--- Supplied information Enclosed Below ---
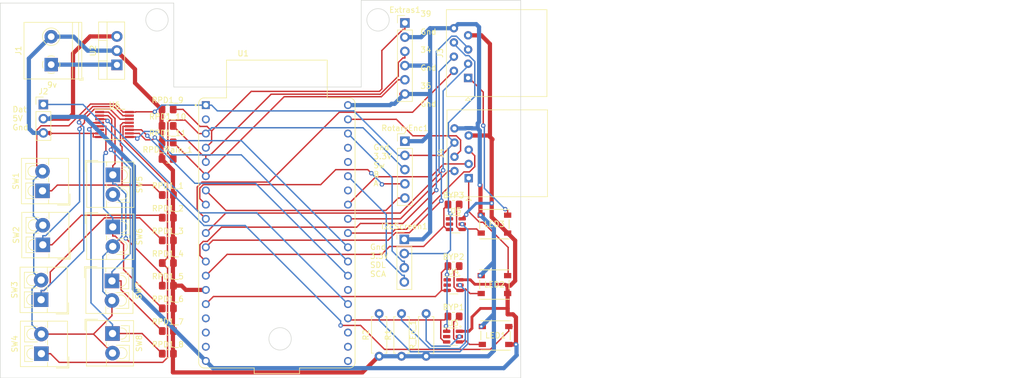
<source format=kicad_pcb>
(kicad_pcb (version 20221018) (generator pcbnew)

  (general
    (thickness 1.6)
  )

  (paper "A4")
  (layers
    (0 "F.Cu" signal)
    (31 "B.Cu" signal)
    (32 "B.Adhes" user "B.Adhesive")
    (33 "F.Adhes" user "F.Adhesive")
    (34 "B.Paste" user)
    (35 "F.Paste" user)
    (36 "B.SilkS" user "B.Silkscreen")
    (37 "F.SilkS" user "F.Silkscreen")
    (38 "B.Mask" user)
    (39 "F.Mask" user)
    (40 "Dwgs.User" user "User.Drawings")
    (41 "Cmts.User" user "User.Comments")
    (42 "Eco1.User" user "User.Eco1")
    (43 "Eco2.User" user "User.Eco2")
    (44 "Edge.Cuts" user)
    (45 "Margin" user)
    (46 "B.CrtYd" user "B.Courtyard")
    (47 "F.CrtYd" user "F.Courtyard")
    (48 "B.Fab" user)
    (49 "F.Fab" user)
    (50 "User.1" user)
    (51 "User.2" user)
    (52 "User.3" user)
    (53 "User.4" user)
    (54 "User.5" user)
    (55 "User.6" user)
    (56 "User.7" user)
    (57 "User.8" user)
    (58 "User.9" user)
  )

  (setup
    (pad_to_mask_clearance 0)
    (pcbplotparams
      (layerselection 0x00010fc_ffffffff)
      (plot_on_all_layers_selection 0x0000000_00000000)
      (disableapertmacros false)
      (usegerberextensions false)
      (usegerberattributes true)
      (usegerberadvancedattributes true)
      (creategerberjobfile true)
      (dashed_line_dash_ratio 12.000000)
      (dashed_line_gap_ratio 3.000000)
      (svgprecision 4)
      (plotframeref false)
      (viasonmask false)
      (mode 1)
      (useauxorigin false)
      (hpglpennumber 1)
      (hpglpenspeed 20)
      (hpglpendiameter 15.000000)
      (dxfpolygonmode true)
      (dxfimperialunits true)
      (dxfusepcbnewfont true)
      (psnegative false)
      (psa4output false)
      (plotreference true)
      (plotvalue true)
      (plotinvisibletext false)
      (sketchpadsonfab false)
      (subtractmaskfromsilk false)
      (outputformat 1)
      (mirror false)
      (drillshape 1)
      (scaleselection 1)
      (outputdirectory "")
    )
  )

  (net 0 "")
  (net 1 "unconnected-(U1-EN-PadJ2_2)")
  (net 2 "unconnected-(U1-TXD0-PadJ3_4)")
  (net 3 "unconnected-(U1-RXD0-PadJ3_5)")
  (net 4 "unconnected-(U1-GND_J3_7-PadJ3_7)")
  (net 5 "unconnected-(U1-IO0-PadJ3_14)")
  (net 6 "unconnected-(U1-SD2-PadJ2_16)")
  (net 7 "unconnected-(U1-SD3-PadJ2_17)")
  (net 8 "unconnected-(U1-SD1-PadJ3_17)")
  (net 9 "unconnected-(U1-CMD-PadJ2_18)")
  (net 10 "unconnected-(U1-SD0-PadJ3_18)")
  (net 11 "unconnected-(U1-CLK-PadJ3_19)")
  (net 12 "+9V")
  (net 13 "GND")
  (net 14 "LED_1_Data")
  (net 15 "+5V")
  (net 16 "LED_3_Data")
  (net 17 "/Mux3_1")
  (net 18 "/Mux3_2")
  (net 19 "/Mux3_3")
  (net 20 "/Mux3_return")
  (net 21 "+3.3V")
  (net 22 "LED_2_Data")
  (net 23 "/Mux2_1")
  (net 24 "/Mux2_2")
  (net 25 "/Mux2_3")
  (net 26 "/Mux2_return")
  (net 27 "Net-(LED1-DIN)")
  (net 28 "Net-(LED2-DIN)")
  (net 29 "Net-(LED3-DIN)")
  (net 30 "Net-(U6-A0)")
  (net 31 "Net-(U6-A1)")
  (net 32 "Net-(U6-A2)")
  (net 33 "Net-(U6-A3)")
  (net 34 "Net-(U6-A4)")
  (net 35 "Net-(U6-A5)")
  (net 36 "Net-(U6-A6)")
  (net 37 "Net-(U6-A7)")
  (net 38 "unconnected-(U3-GND-Pad2)")
  (net 39 "LED_1_sig")
  (net 40 "Net-(U3-OE)")
  (net 41 "unconnected-(U4-GND-Pad2)")
  (net 42 "LED_2_sig")
  (net 43 "Net-(U4-OE)")
  (net 44 "unconnected-(U5-GND-Pad2)")
  (net 45 "LED_3_sig")
  (net 46 "Net-(U5-OE)")
  (net 47 "Mux1_return")
  (net 48 "Mux1_3")
  (net 49 "Mux1_2")
  (net 50 "Mux1_1")
  (net 51 "/GP39")
  (net 52 "/GP34")
  (net 53 "/GP35")
  (net 54 "/I2C_SCL")
  (net 55 "/I2C_SDA")
  (net 56 "/Enc_B")
  (net 57 "/Enc_Sw")
  (net 58 "/Enc_A")

  (footprint "Resistor_SMD:R_0805_2012Metric_Pad1.20x1.40mm_HandSolder" (layer "F.Cu") (at 110 65))

  (footprint "Package_SO:QSOP-16_3.9x4.9mm_P0.635mm" (layer "F.Cu") (at 49.4 50.7))

  (footprint "Resistor_SMD:R_0805_2012Metric_Pad1.20x1.40mm_HandSolder" (layer "F.Cu") (at 58.945 63.3))

  (footprint "Resistor_SMD:R_0805_2012Metric_Pad1.20x1.40mm_HandSolder" (layer "F.Cu") (at 110 76))

  (footprint "Package_TO_SOT_THT:TO-220-3_Vertical" (layer "F.Cu") (at 49.845 40.04 90))

  (footprint "TerminalBlock_4Ucon:TerminalBlock_4Ucon_1x02_P3.50mm_Vertical" (layer "F.Cu") (at 36.345 91.65 90))

  (footprint "Relay_parts:LED_IN-PI55TAT_INL" (layer "F.Cu") (at 117.5 88.4))

  (footprint "TerminalBlock_4Ucon:TerminalBlock_4Ucon_1x02_P3.50mm_Vertical" (layer "F.Cu") (at 36.3 82 90))

  (footprint "Resistor_SMD:R_0805_2012Metric_Pad1.20x1.40mm_HandSolder" (layer "F.Cu") (at 58.945 75.45))

  (footprint "Connector_PinHeader_2.54mm:PinHeader_1x04_P2.54mm_Vertical" (layer "F.Cu") (at 101.2 71.22))

  (footprint "Resistor_SMD:R_0805_2012Metric_Pad1.20x1.40mm_HandSolder" (layer "F.Cu") (at 58.9 50.95))

  (footprint "Resistor_THT:R_Axial_DIN0207_L6.3mm_D2.5mm_P7.62mm_Horizontal" (layer "F.Cu") (at 96.7 92.11 90))

  (footprint "Resistor_SMD:R_0805_2012Metric_Pad1.20x1.40mm_HandSolder" (layer "F.Cu") (at 110 85))

  (footprint "TerminalBlock_4Ucon:TerminalBlock_4Ucon_1x02_P3.50mm_Vertical" (layer "F.Cu") (at 49.11 59.7 -90))

  (footprint "Package_TO_SOT_SMD:SOT-23-6" (layer "F.Cu") (at 109.9 88.6))

  (footprint "Resistor_THT:R_Axial_DIN0207_L6.3mm_D2.5mm_P7.62mm_Horizontal" (layer "F.Cu") (at 100.7 92.11 90))

  (footprint "Package_TO_SOT_SMD:SOT-23-6" (layer "F.Cu") (at 110 79.4))

  (footprint "Connector_PinHeader_2.54mm:PinHeader_1x03_P2.54mm_Vertical" (layer "F.Cu") (at 36.7 47.12))

  (footprint "TerminalBlock_4Ucon:TerminalBlock_4Ucon_1x02_P3.50mm_Vertical" (layer "F.Cu") (at 48.955 78.65 -90))

  (footprint "Relay_parts:LED_IN-PI55TAT_INL" (layer "F.Cu") (at 117.3 79.3))

  (footprint "Package_TO_SOT_SMD:SOT-23-6" (layer "F.Cu") (at 110.4 68.5))

  (footprint "Resistor_SMD:R_0805_2012Metric_Pad1.20x1.40mm_HandSolder" (layer "F.Cu") (at 58.945 87.6))

  (footprint "Connector_PinHeader_2.54mm:PinHeader_1x06_P2.54mm_Vertical" (layer "F.Cu") (at 101.3 32.55))

  (footprint "TerminalBlock_4Ucon:TerminalBlock_4Ucon_1x02_P3.50mm_Vertical" (layer "F.Cu") (at 49.1 69 -90))

  (footprint "TerminalBlock_4Ucon:TerminalBlock_4Ucon_1x02_P3.50mm_Vertical" (layer "F.Cu") (at 36.545 62.55 90))

  (footprint "Resistor_SMD:R_0805_2012Metric_Pad1.20x1.40mm_HandSolder" (layer "F.Cu") (at 58.945 79.5))

  (footprint "Connector_RJ:RJ45_Amphenol_54602-x08_Horizontal" (layer "F.Cu") (at 112.7 60.2825 90))

  (footprint "Resistor_SMD:R_0805_2012Metric_Pad1.20x1.40mm_HandSolder" (layer "F.Cu") (at 58.945 83.55))

  (footprint "Resistor_SMD:R_0805_2012Metric_Pad1.20x1.40mm_HandSolder" (layer "F.Cu") (at 58.9 56.85))

  (footprint "Connector_RJ:RJ45_Amphenol_54602-x08_Horizontal" (layer "F.Cu") (at 112.6 42.3825 90))

  (footprint "Relay_parts:LED_IN-PI55TAT_INL" (layer "F.Cu") (at 117.3 68.5))

  (footprint "Resistor_SMD:R_0805_2012Metric_Pad1.20x1.40mm_HandSolder" (layer "F.Cu") (at 58.9 53.9))

  (footprint "Resistor_SMD:R_0805_2012Metric_Pad1.20x1.40mm_HandSolder" (layer "F.Cu") (at 58.945 91.65))

  (footprint "Resistor_SMD:R_0805_2012Metric_Pad1.20x1.40mm_HandSolder" (layer "F.Cu") (at 58.945 67.35))

  (footprint "TerminalBlock_4Ucon:TerminalBlock_4Ucon_1x02_P3.50mm_Vertical" (layer "F.Cu") (at 49.055 88.05 -90))

  (footprint "Resistor_SMD:R_0805_2012Metric_Pad1.20x1.40mm_HandSolder" (layer "F.Cu") (at 58.9 48))

  (footprint "TerminalBlock_Philmore:TerminalBlock_Philmore_TB132_1x02_P5.00mm_Horizontal" (layer "F.Cu") (at 38.1 40 90))

  (footprint "Resistor_THT:R_Axial_DIN0207_L6.3mm_D2.5mm_P7.62mm_Horizontal" (layer "F.Cu") (at 105.1 92.11 90))

  (footprint "TerminalBlock_4Ucon:TerminalBlock_4Ucon_1x02_P3.50mm_Vertical" (layer "F.Cu")
    (tstamp f5b865cd-d256-4207-b313-6969f7ab238a)
    (at 36.6 72.2 90)
    (descr "Terminal Block 4Ucon ItemNo. 1
... [1016862 chars truncated]
</source>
--- End of Enclosed Supplied information ---
▶ Work task: The entries above hold the needed span. Transcribe exactly the lines from the one with "(pcbplotparams" to the one with "(useauxorigin false)", both included.

▶ Response area:
    (pcbplotparams
      (layerselection 0x00010fc_ffffffff)
      (plot_on_all_layers_selection 0x0000000_00000000)
      (disableapertmacros false)
      (usegerberextensions false)
      (usegerberattributes true)
      (usegerberadvancedattributes true)
      (creategerberjobfile true)
      (dashed_line_dash_ratio 12.000000)
      (dashed_line_gap_ratio 3.000000)
      (svgprecision 4)
      (plotframeref false)
      (viasonmask false)
      (mode 1)
      (useauxorigin false)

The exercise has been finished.